### Task prompt
Below are some records. Write out the lines from the one containing "0 144 29.04" to the last line, word for word, leaving out pictures.

■ ■ ■ ■

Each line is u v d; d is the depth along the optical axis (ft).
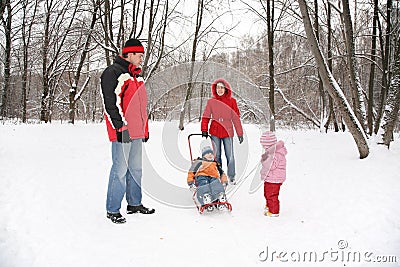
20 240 12.21
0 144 29.04
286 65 64.85
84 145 30.40
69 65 66.33
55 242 12.09
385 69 32.68
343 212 14.76
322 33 50.34
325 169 21.47
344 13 25.45
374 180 17.81
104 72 14.21
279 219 14.90
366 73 66.08
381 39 36.91
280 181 15.30
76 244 12.07
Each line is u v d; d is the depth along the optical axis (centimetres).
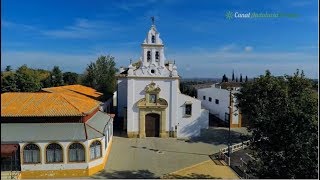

■ ■ ■ ■

### Solution to this task
0 144 29.04
286 65 64.85
84 145 30.40
69 65 66.33
55 242 12.09
385 69 32.68
343 212 14.76
322 33 50.34
325 169 21.47
344 13 25.45
374 180 17.81
104 72 14.21
279 219 14.90
366 73 66.08
381 39 36.91
280 181 15.30
76 244 12.07
Each line is u v d; d is the depth along the optical axis (centimetres).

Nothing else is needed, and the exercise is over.